Derviş, seyr-ü sülûkun başlangıcından itibaren sırasıyla şu üç hâli yaşar:
1. Derviş, ilk zamanlarda tabiatının, yani yaratılış özelliklerinin hükümlerine tâbi olduğundan ve nefsinin faaliyetlerinden ötürü, seyr-ü sülûkun ilk mertebesindedir. Bu mertebeye İslâm makamı derler.
2. Sonra ruhanî hükümleri galip gelir. Bu mertebe, seyr-ü sülûkun ortasıdır. Bu mertebeye, iman makamı derler.
3. Üçüncü ve son mertebede ise sâlikte Hakkaniyyetin eserleri, yani belirtileri zuhûr eder. Tabiat (huy) ve nefsinden uzaklaşan sâlik, ruhen, Pir’ine yaklaşır. Bu hâl, seyr-ü sülûkun son mertebesidir. Bu mertebeye ihsân makamı derler.

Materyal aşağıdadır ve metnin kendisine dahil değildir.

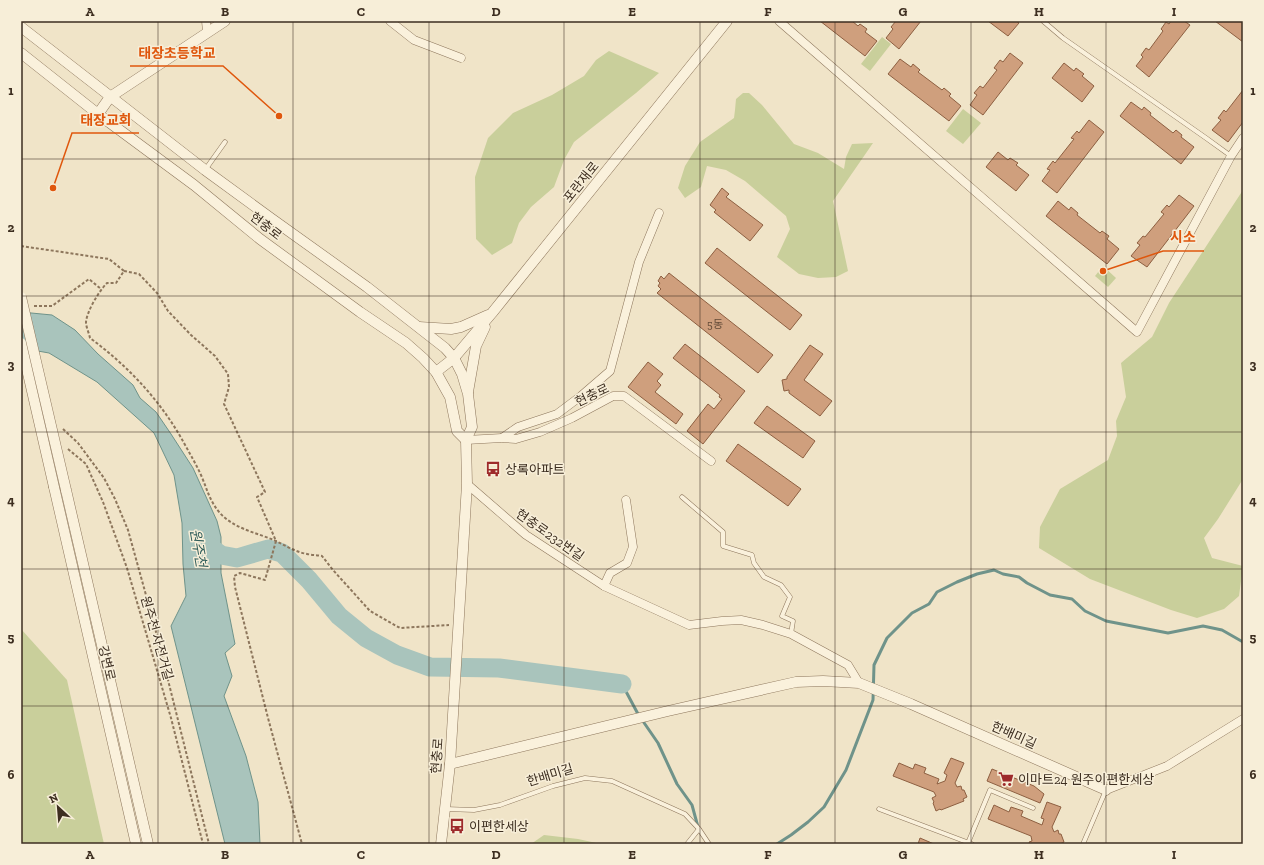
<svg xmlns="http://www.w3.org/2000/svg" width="1264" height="865" viewBox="0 0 1264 865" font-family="'Zilla Slab','Noto Sans KR',serif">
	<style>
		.green { fill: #c9cf9b }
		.water { fill: #a9c4bc; stroke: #6f938a }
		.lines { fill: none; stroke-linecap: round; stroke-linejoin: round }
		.stream { stroke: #6f938a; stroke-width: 3 }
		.river { stroke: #a9c4bc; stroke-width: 19 }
		.building { fill: #cf9f7d; stroke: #8d5f41 }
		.service-casing { stroke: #8d765c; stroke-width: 5 }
		.minor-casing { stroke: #8d765c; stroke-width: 9 }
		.tertiary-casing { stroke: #8d765c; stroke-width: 11 }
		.path { stroke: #8d765c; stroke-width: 2; stroke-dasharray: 3 2; stroke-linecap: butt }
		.service { stroke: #faf1dc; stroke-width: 4 }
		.minor { stroke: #faf1dc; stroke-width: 8 }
		.tertiary { stroke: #faf1dc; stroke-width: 10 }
		.tertiary-bridge-casing { stroke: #8d765c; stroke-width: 11; stroke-linecap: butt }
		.tertiary-bridge { stroke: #faf1dc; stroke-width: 10 }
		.grid { fill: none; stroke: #3d2e20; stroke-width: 1; stroke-opacity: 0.55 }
		.labels { text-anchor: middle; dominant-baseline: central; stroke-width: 3; stroke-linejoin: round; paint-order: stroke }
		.number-label { font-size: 11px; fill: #624a37 }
		.street-label { font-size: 13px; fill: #3d2e20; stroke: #f7eed8 }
		.poi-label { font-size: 13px; fill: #3d2e20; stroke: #f7eed8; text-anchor: start }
		.water-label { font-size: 14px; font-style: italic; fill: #2f5d5a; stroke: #f7eed8 }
		.leader { fill: none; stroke: #df570d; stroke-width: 1.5 }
		.callout-dot { fill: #df570d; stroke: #f7eed8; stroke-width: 1.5 }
		.callout-label { font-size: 14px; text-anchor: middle; font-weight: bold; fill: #df570d; stroke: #f7eed8; stroke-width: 3; stroke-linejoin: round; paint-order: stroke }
		.neatline { fill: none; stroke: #3d2e20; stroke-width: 1.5 }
		.grid-label { font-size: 13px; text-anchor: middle; font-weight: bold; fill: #3d2e20 }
	</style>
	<rect width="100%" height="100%" fill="#f0e4c8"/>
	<!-- green -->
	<g class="green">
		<path d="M882,37L891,44L870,71L861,64Z"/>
		<path d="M609,51L659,73L636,93L574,142L564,160L554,187L531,207L519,223L512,243L492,255L476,239L475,177L488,138L513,113L552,95L584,76L596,60Z"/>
		<path d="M743,93H749L762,105L794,144L818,153L844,169L846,157L852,144L873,143L833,201L848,271L836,277L818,278L799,274L777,257L790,229L786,216L745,181L726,170L707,166L701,187L685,198L678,188L685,166L700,142L734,118L735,110L736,99Z"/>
		<path d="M963,109L981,123L963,144L946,131Z"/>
		<path d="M1243,190V479L1218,519L1204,538L1212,558L1243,566L1239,596L1224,609L1197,618L1171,610L1090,579L1039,548L1040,527L1060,489L1108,460L1117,436L1116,421L1126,397L1121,363L1152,337L1169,303Z"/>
		<path d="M1103,266L1116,278L1108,287L1095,276Z"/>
		<path d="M21,629L67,680L104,844H21Z"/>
		<path d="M544,835L578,839L601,844H531Z"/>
	</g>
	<!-- water -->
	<path class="water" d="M21,312L52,315L75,330L98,354L133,385L140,398L156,412L171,434L193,468L217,521L221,537V573L235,644L225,653L232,676L224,696L246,756L258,802L260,844H225L171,626L186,596L183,564L182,523L174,475L154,433L97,382L49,353L21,348Z"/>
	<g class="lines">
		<!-- stream -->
		<g class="stream">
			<path d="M622,684L638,714L658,743L677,784L692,805L698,827"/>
			<path d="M777,844L791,835L808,822L824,807L846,770L873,700L874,665L887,638L912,613L929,604L937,592L957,582L977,574L994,570L1003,574L1019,577L1027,583L1050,595L1072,599L1085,611L1106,621L1168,633L1203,626L1222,630L1243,642"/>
		</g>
		<!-- river -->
		<path class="river" d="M200,540L221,555L237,558L268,549L282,553L309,580L339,616L366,638L397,655L430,667L499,668L622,684"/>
	</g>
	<!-- building -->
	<g class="building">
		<path d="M820,21H852L858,26L860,24L867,29L865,32L877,41L865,56Z"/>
		<path d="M896,21H921L899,49L886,38L893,29L891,27Z"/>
		<path d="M988,21H1016L1019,23L1008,36Z"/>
		<path d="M1171,21H1184L1190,25L1149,77L1136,66L1143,57L1141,55L1146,48L1149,50L1163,31L1161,29L1166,22L1169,24Z"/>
		<path d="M1215,21H1243V42Z"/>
		<path d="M1010,53L1023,63L983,115L970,105L977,95L974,93L980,86L983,88L997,70L994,68L1000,60L1003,62Z"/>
		<path d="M900,59L911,67L913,64L920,70L918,72L942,90L944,88L951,94L949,96L961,106L949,121L888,74Z"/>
		<path d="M1064,63L1074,71L1076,68L1084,74L1082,76L1094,86L1082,102L1052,78Z"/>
		<path d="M1243,90V122L1228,142L1212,130L1221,120L1218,118L1224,110L1226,112Z"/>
		<path d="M1131,102L1142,110L1144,107L1151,113L1150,115L1173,133L1176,130L1182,135L1181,137L1194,147L1181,164L1120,116Z"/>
		<path d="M1089,120L1104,132L1057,193L1042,181L1050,170L1047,169L1053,161L1055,163L1074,139L1071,138L1077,131L1079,133Z"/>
		<path d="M998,152L1008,160L1010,158L1018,163L1016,165L1029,175L1016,191L986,167Z"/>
		<path d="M722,188L729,194L726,197L763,225L750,241L714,212L716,210L710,205Z"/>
		<path d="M1179,195L1194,206L1147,267L1131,256L1140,245L1137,243L1143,236L1145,237L1164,214L1161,212L1167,205L1169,207Z"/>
		<path d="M1058,201L1069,210L1071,207L1078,213L1077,215L1100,233L1102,231L1109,236L1107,239L1119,249L1107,264L1046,216Z"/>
		<path d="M717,248L802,315L790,330L705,263Z"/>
		<path d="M669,273L773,355L758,373L657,293L661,289L658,286L660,283L658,281L661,276L664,279Z"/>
		<path d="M685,344L745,391L703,444L687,431L708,404L714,409L722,399L719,397L720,395L673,358Z"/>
		<path d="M810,345L823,354L804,380L832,401L820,416L789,393V390L784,391L782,380L787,379V377Z"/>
		<path d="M648,362L663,374L657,381L661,385L655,392L683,414L676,424L628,387Z"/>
		<path d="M767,406L815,441L803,458L754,423Z"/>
		<path d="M738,444L801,489L788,506L726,461Z"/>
		<path d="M951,758L964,763L955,783L957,787L961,786L962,790H964L967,797L963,799L964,801L941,810L940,809L936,811L933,803L934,802L932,798L936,796L934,792L893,776L899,763L913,769L915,764L926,768L924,773L939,779L937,784L945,781L947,775L944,773Z"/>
		<path d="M992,769L1034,786L1044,794L1040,803L987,781Z"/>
		<path d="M1047,802L1061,807L1052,827L1054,832L1058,830L1059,834H1061L1064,842L1060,844H1030L1029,842L1032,841L1031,836L988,819L994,805L1009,812L1011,807L1023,811L1021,816L1042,825L1044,819L1041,818Z"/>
		<path d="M920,838L934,844H918Z"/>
	</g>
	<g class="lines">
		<defs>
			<g id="service">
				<path d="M1043,21L1063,38L1206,138L1231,156"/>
				<path d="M205,170L225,142"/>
				<path d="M682,497L723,532V546L752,555L754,563L764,577L781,585L790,597L782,616L793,621L791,634"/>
				<path d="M446,809L474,810L500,805L553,786L585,778L612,781L685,814L699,829L709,844"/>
				<path d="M879,809L972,844"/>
				<path d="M968,843L990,790L1033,808"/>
				<path d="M687,844L699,829"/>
				<path d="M1083,844L1106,790"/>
			</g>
			<g id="minor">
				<path d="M206,21L207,32"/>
				<path d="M390,21L414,40L461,58"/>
				<path d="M779,21L1137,332L1231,156L1243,138"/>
				<path d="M502,438L518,427L557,414L581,396L610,371L639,262L659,213"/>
				<path d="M466,440L502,438L516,439L540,432L572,418L613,396H624L711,461"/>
				<path d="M467,484L526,535L604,586L689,625L722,621L741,620L763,625L791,634L848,665L859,683"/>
				<path d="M604,586L610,573L627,563L633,547L626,500"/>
				<path d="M1106,790L1167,766L1243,719"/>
			</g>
			<g id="tertiary">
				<path d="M21,27L205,170L272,219L367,287L445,348L454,358L462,374L468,394L472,427L466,440L467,484L450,764L441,844"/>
				<path d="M21,53L98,114L194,185L260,239L360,312L406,343L423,358L436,372L450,397L457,431L466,440"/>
				<path d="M98,114L110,97L225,21"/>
				<path d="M419,327L451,329L461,327L488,315"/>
				<path d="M436,372L454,358L492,313L727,21"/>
				<path d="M468,392L476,346L485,327"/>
				<path d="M54,487L136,844"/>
				<path d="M66,490L148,844"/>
				<path d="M450,764L668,711L796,682L823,681L859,683L911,704L1106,790"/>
			</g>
		</defs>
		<!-- service casing -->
		<use href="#service" class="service-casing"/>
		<!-- minor casing -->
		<use href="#minor" class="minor-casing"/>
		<!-- tertiary casing -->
		<use href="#tertiary" class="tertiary-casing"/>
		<!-- path -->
		<g class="path">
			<path d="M21,246L109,259L124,271L116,283H107C99,291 87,311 86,322C86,327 89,333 90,338C128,366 161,401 184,443C190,454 196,464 201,475C207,489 210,502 220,513C234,529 258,533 276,541C286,546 296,552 307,554C312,555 317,555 322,556L333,570L370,611L400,628L449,625"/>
			<path d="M124,271L139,274L157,293L168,311L191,335L215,356L228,374L229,387L224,404L265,492L257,497L276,541L265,580L240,573L234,576L235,587L268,718L302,844"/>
			<path d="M34,306H52L89,279L101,289"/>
			<path d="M63,429L78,443L104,478L115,499L128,530L154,624L209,844"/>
			<path d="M68,449L86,464L103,502L127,568L171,718L203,844"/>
		</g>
		<!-- service -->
		<use href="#service" class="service"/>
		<!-- minor -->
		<use href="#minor" class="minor"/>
		<!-- tertiary -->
		<use href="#tertiary" class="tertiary"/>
		<defs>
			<g id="tertiary-bridge">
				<path d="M21,297L66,490"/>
				<path d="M21,343L54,487"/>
			</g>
		</defs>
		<!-- tertiary-bridge casing -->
		<use href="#tertiary-bridge" class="tertiary-bridge-casing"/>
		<!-- tertiary-bridge -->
		<use href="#tertiary-bridge" class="tertiary-bridge"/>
	</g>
	<!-- grid -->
	<path class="grid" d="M158,21V844M293,21V844M429,21V844M564,21V844M700,21V844M835,21V844M971,21V844M1106,21V844M21,159H1243M21,296H1243M21,432H1243M21,569H1243M21,706H1243"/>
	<!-- icons -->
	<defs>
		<symbol id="bus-bare" viewBox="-9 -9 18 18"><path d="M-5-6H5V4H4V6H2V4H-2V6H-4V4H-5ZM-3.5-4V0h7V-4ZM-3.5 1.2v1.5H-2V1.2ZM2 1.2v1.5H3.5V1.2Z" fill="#9e2a2b" stroke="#f7eed8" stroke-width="2.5" paint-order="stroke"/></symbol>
		<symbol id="supermarket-bare" viewBox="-9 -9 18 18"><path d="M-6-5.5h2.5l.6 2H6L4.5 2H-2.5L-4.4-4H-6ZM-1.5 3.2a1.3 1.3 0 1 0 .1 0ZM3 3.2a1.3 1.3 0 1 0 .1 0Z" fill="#9e2a2b" stroke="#f7eed8" stroke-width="2.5" paint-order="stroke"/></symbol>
	</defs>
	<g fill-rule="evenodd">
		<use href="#bus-bare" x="482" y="458" width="22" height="22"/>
		<use href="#supermarket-bare" x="995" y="768" width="22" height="22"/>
		<use href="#bus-bare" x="446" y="815" width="22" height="22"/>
	</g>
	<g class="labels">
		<!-- number labels -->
		<g class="number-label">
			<text x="715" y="324">5동</text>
		</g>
		<!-- street labels -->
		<g class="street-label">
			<text transform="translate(581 182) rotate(-51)">포란재로</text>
			<text transform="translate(266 226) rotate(38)">현충로</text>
			<text transform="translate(592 395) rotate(-25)">현충로</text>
			<text transform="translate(550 535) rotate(35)">현충로232번길</text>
			<text transform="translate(157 638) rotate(74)">원주천 자전거길</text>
			<text transform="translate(107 663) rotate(77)">강변로</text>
			<text transform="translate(1014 735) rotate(24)">한배미길</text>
			<text transform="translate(437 756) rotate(-86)">현충로</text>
			<text transform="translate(550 775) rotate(-17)">한배미길</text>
		</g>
		<!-- poi labels -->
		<g class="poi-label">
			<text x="505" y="469">상록아파트</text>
			<text x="1018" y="779">이마트24 원주이편한세상</text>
			<text x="469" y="826">이편한세상</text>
		</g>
		<!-- water labels -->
		<g class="water-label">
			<text transform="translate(198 548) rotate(80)">원주천</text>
		</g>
	</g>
	<!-- callouts -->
	<path class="leader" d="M279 116L223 66H130M53 188L72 133H139M1103 271L1163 251H1204"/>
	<g class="callout-dot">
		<circle cx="279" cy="116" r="4"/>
		<circle cx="53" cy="188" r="4"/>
		<circle cx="1103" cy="271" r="4"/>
	</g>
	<g class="callout-label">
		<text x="177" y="58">태장초등학교</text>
		<text x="106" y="125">태장교회</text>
		<text x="1183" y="242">시소</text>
	</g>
	<!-- border -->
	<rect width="1264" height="865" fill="none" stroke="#f7eed8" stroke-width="44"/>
	<!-- north arrow -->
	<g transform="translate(58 807) rotate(334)" stroke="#f7eed8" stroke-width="3" paint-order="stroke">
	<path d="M0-3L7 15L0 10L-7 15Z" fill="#3d2e20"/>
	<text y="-6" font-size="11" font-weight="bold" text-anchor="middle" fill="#3d2e20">N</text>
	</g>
	<rect x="22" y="22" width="1220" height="821" class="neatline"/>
	<g class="grid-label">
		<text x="90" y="16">A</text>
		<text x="225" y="16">B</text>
		<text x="361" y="16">C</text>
		<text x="496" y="16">D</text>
		<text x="632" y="16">E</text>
		<text x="768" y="16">F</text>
		<text x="903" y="16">G</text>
		<text x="1039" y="16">H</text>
		<text x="1174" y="16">I</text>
		<text x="11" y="95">1</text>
		<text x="1253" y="95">1</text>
		<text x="11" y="232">2</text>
		<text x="1253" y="232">2</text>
		<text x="11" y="369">3</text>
		<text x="1253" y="369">3</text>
		<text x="11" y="505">4</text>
		<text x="1253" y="505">4</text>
		<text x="11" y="642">5</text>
		<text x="1253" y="642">5</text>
		<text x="11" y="779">6</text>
		<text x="1253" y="779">6</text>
		<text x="90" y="859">A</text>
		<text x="225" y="859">B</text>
		<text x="361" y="859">C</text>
		<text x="496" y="859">D</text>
		<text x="632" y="859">E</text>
		<text x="768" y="859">F</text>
		<text x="903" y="859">G</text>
		<text x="1039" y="859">H</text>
		<text x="1174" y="859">I</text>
	</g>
</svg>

Anlatılan her üç mertebede sâlikin geçmesi gereken ikişer makam vardır ki, tamamı altı makamdır. Bunlar sırasıyla şöyledir:
1. İslam Mertebesi
Birincisi, sadr (göğüs) makamıdır. Bu makamda sâlik, kelime-i tevhîd dairesindedir.
İkincisi, kalb makamıdır. Bu makamda sâlik, Celâl ismi dairesindedir.
2. İman Mertebesi:
Birincisi rûh makamıdır. Bu makamda sâlik, Hû ismi dairesindedir.
İkincisi sır makamıdır. Bu makamda sâlik, Hak ismi dairesindedir.
3. İhsân Mertebesi:
Birincisi sırr-ı hafî (gizli sır) makamıdır. Bu makamda sâlik, Hayy ismi dairesindedir.
İkincisi sırr-ı ahfâ (daha gizli sır) makamıdır. Bu makamda sâlik, Kayyûm ismi dairesindedir.